According to the Kilauea Town Plan of 2005-2006 and the Kaua‘i General Plan, the Anaina Hou site is never to be developed — except as affordable housing. This was a case where the true needs of the local community were put at the forefront in these plans. To approve developing this land as an amusement complex would dash any chance for local, working class people to get a shot at affordable housing on the North Shore. It would also set a horrible precedent that would make it easy for a developer, anywhere on the island, to simply apply for a Special Use Permit in order to override an agricultural zoning designation.
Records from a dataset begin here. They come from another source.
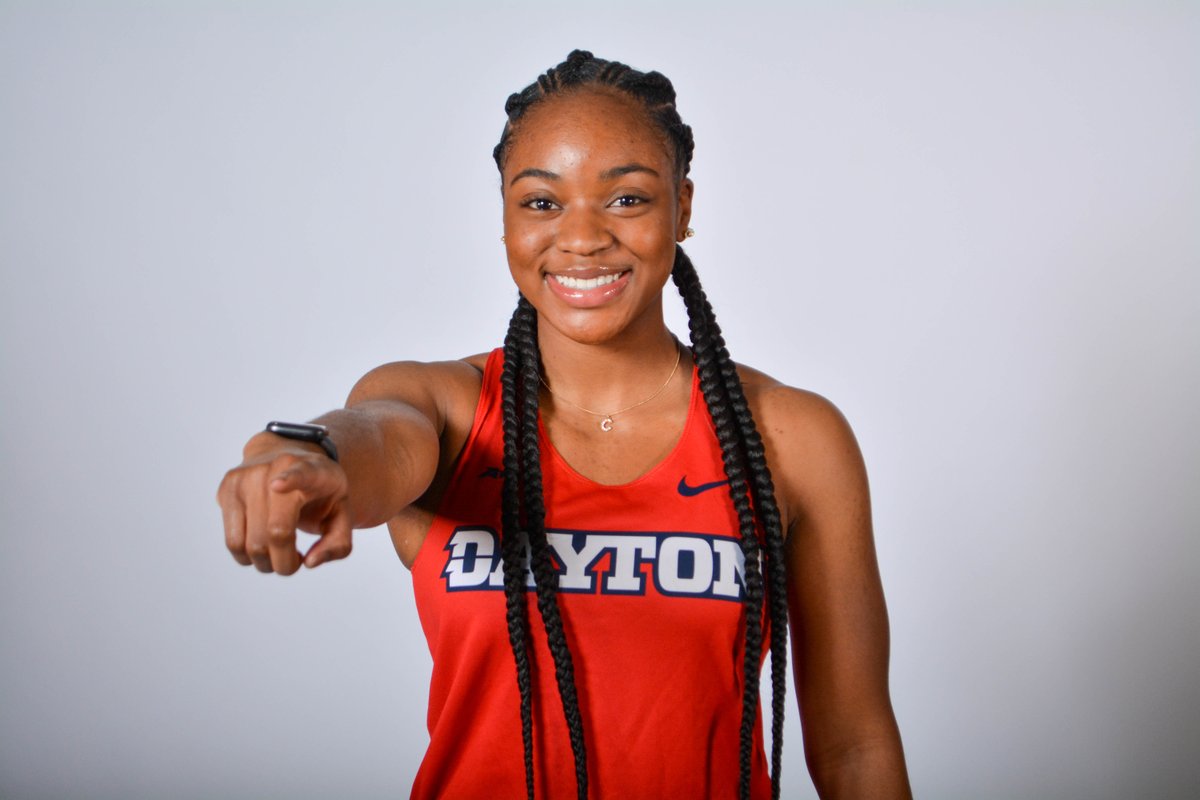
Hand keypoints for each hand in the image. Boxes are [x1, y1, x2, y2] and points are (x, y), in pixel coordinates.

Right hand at [217, 443, 352, 574]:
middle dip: (285, 562)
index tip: (277, 485)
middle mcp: (272, 469)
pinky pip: (232, 541)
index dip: (289, 480)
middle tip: (295, 562)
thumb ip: (338, 544)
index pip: (299, 474)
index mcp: (310, 470)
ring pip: (246, 542)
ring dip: (264, 563)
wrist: (285, 453)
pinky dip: (247, 556)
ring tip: (279, 554)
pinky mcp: (226, 490)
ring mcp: (244, 478)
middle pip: (274, 532)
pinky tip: (263, 546)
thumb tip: (309, 562)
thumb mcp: (342, 512)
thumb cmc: (318, 491)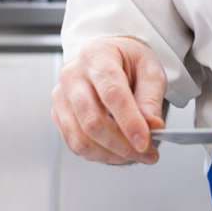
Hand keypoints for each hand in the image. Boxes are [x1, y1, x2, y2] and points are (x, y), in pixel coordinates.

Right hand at [52, 37, 166, 165]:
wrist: (107, 56)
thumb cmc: (127, 61)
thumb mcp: (149, 70)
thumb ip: (151, 98)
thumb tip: (152, 126)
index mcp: (97, 56)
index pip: (112, 94)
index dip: (129, 122)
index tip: (145, 142)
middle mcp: (73, 75)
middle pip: (92, 120)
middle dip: (122, 145)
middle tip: (146, 153)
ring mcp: (62, 96)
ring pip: (81, 137)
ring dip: (111, 154)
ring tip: (134, 155)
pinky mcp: (59, 114)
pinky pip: (75, 143)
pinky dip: (98, 154)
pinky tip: (116, 152)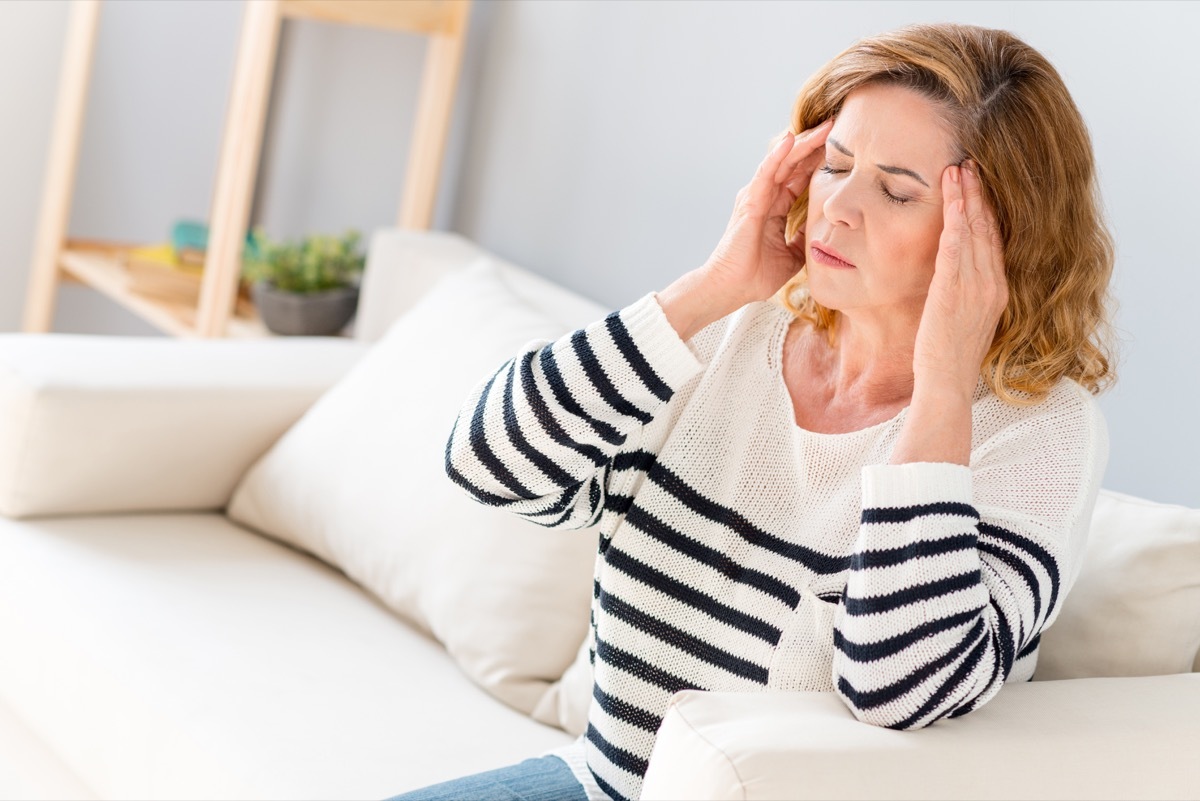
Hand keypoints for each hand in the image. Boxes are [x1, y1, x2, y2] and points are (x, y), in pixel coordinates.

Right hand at [701, 119, 833, 308]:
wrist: (731, 289)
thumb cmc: (755, 275)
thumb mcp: (793, 255)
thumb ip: (805, 237)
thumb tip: (824, 229)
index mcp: (776, 206)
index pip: (800, 175)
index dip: (819, 160)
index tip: (843, 146)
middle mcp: (765, 196)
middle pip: (793, 162)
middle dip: (815, 144)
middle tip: (838, 125)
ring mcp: (756, 196)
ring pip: (782, 161)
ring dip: (802, 143)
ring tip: (824, 127)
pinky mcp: (749, 202)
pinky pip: (765, 173)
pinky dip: (777, 155)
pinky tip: (791, 140)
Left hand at [913, 160, 1008, 397]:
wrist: (948, 384)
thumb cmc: (948, 358)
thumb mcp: (963, 321)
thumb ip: (964, 295)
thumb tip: (952, 278)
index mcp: (997, 291)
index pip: (994, 240)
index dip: (988, 210)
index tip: (980, 185)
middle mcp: (992, 284)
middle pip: (988, 228)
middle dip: (980, 194)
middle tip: (971, 163)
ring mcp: (976, 286)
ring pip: (974, 230)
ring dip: (966, 196)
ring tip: (959, 168)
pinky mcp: (954, 290)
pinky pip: (956, 247)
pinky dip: (956, 219)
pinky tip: (952, 197)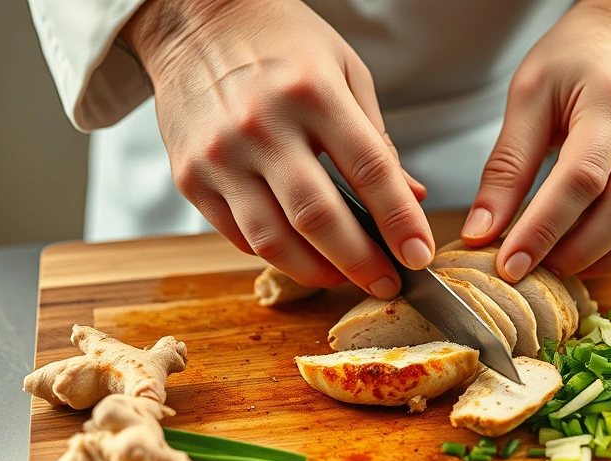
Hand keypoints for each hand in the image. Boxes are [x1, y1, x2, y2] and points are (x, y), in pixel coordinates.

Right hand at [121, 0, 431, 297]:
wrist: (194, 19)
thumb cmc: (281, 42)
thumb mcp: (345, 71)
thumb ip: (377, 139)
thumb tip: (410, 198)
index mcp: (312, 92)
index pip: (369, 171)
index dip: (400, 221)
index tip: (420, 255)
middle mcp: (261, 125)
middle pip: (319, 217)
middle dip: (361, 262)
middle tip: (388, 283)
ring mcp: (219, 155)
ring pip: (274, 240)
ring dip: (318, 271)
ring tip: (345, 277)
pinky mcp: (190, 177)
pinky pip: (239, 236)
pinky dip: (276, 254)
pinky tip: (301, 254)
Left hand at [461, 0, 610, 280]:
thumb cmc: (583, 51)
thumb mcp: (530, 93)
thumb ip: (506, 164)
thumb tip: (482, 226)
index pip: (579, 180)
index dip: (542, 229)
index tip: (509, 262)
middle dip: (571, 251)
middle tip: (529, 271)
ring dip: (602, 258)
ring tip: (557, 267)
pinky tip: (593, 257)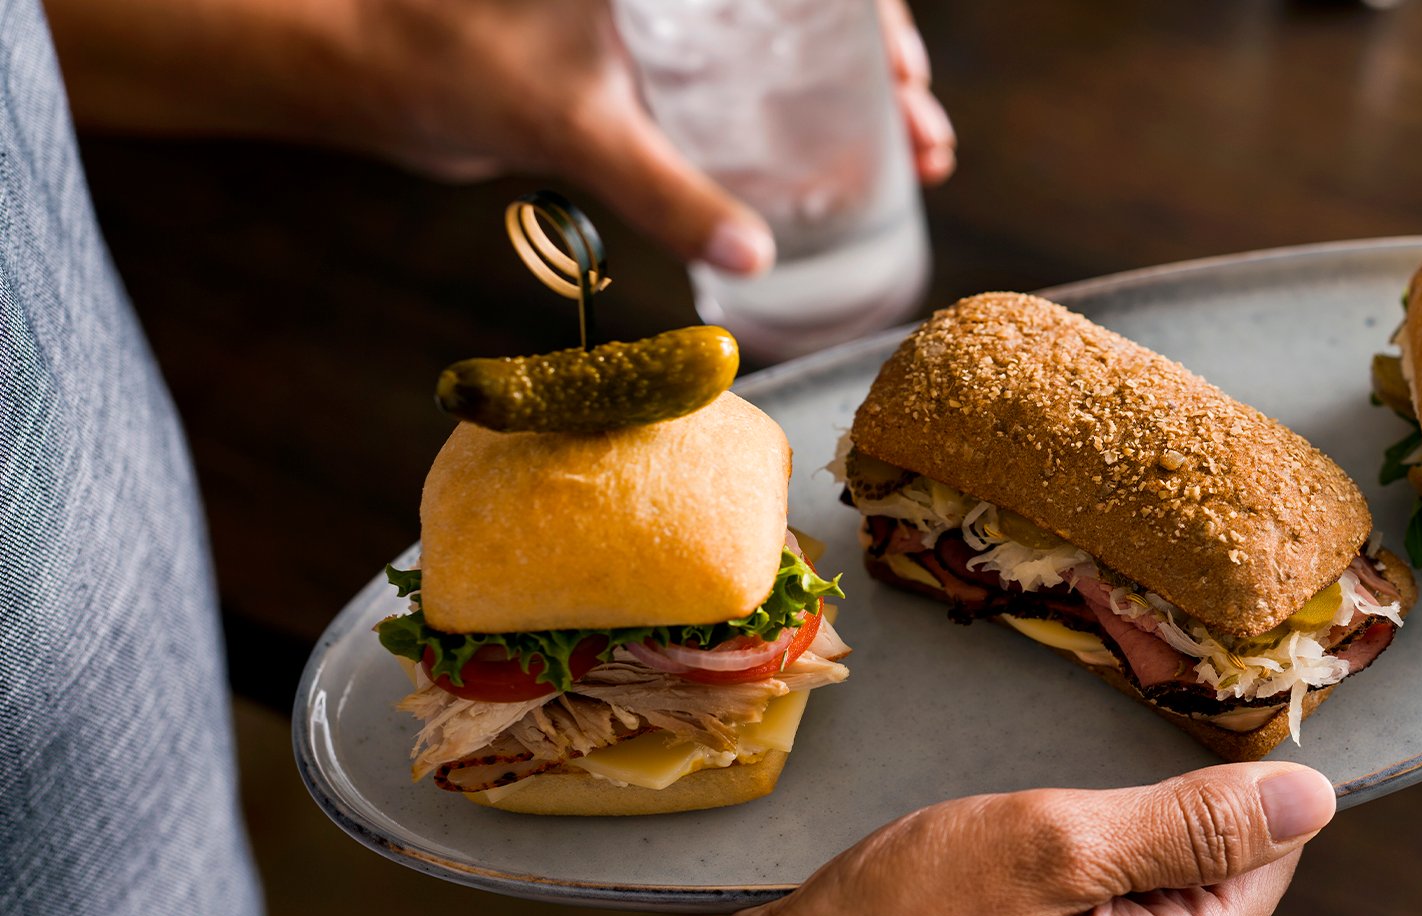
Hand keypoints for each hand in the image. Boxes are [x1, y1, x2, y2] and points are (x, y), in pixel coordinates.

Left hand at [48, 0, 955, 274]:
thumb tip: (753, 258)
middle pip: (814, 12)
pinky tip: (827, 178)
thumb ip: (664, 190)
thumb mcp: (576, 127)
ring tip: (907, 159)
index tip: (906, 77)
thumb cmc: (453, 66)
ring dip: (850, 103)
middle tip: (925, 139)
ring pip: (787, 51)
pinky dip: (793, 124)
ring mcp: (667, 22)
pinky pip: (743, 86)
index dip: (873, 21)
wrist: (367, 73)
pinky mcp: (645, 63)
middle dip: (884, 69)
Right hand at [691, 762, 1335, 915]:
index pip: (1265, 865)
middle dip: (1158, 812)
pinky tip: (994, 854)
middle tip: (1069, 764)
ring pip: (1134, 895)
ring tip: (1020, 812)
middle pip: (1202, 882)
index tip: (1188, 711)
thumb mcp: (1055, 843)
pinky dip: (1056, 873)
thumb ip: (1189, 824)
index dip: (1240, 781)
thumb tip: (1312, 799)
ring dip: (1098, 839)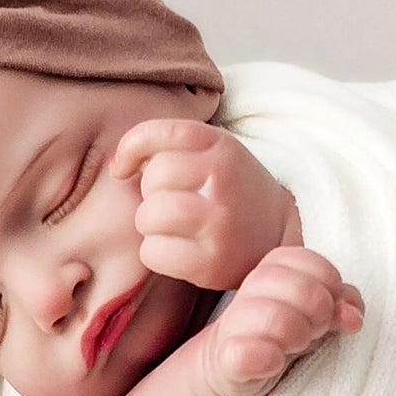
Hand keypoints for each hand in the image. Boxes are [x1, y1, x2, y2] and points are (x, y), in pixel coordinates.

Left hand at [107, 118, 296, 289]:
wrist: (279, 234)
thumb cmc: (232, 191)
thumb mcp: (212, 153)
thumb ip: (166, 147)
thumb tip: (116, 167)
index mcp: (220, 146)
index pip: (158, 133)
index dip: (131, 149)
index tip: (127, 167)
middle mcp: (221, 180)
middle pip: (152, 179)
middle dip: (151, 194)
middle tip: (174, 203)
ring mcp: (217, 222)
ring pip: (148, 216)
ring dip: (151, 225)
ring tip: (175, 228)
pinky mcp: (210, 261)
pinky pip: (152, 252)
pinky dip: (156, 254)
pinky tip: (178, 250)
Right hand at [200, 246, 363, 395]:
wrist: (237, 371)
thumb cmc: (284, 335)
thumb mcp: (317, 315)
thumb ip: (340, 305)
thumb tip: (354, 317)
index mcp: (273, 270)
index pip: (305, 260)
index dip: (328, 284)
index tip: (330, 309)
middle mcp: (249, 291)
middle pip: (289, 283)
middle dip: (315, 308)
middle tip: (316, 330)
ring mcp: (234, 324)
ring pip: (270, 315)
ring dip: (295, 332)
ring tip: (298, 346)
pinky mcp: (226, 359)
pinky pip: (243, 352)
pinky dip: (265, 358)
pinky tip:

As a Kilauea landowner, I sincerely hope that the Planning Commission will uphold the Hawai‘i Revised Statutes 205 by deciding against the construction of Anaina Hou (Kilauea Pavilion). By doing so, they will avoid setting a precedent that would imperil ag and open lands across the entire island. The final hearing is soon – this April. Please write the Planning Commission and urge them deny this Special Use Permit.
Robert Miller, Kilauea
Along Olohena Road in Kapa’a, this sign: Pothole ahead, drive slow.
Drivers do not need such a sign to alert them to these potholes. They have been there a decade or more.
We’ve grown accustomed to their face and we are tired of it.
Is it really an impossible task to permanently fix a pothole?
Maria C Snyder, Kapa‘a
No dogs allowed
Dogs do not belong on our athletic fields. How inconsiderate of all you dog owners that let your dogs’ poop on our fields.
Our high school, middle school and public parks have kids play on them everyday.
Kapa‘a High is not a doggy park. Kapa‘a Middle is not a doggy park. Kapa‘a Ballpark is not a doggy park.
On weekends, after 6 p.m. and early mornings you inconsiderate owners trespass and leave dog poop all over our fields.
Do you guys understand that on Monday our students use these fields? They step on and fall on your dogs’ poop. How unsanitary.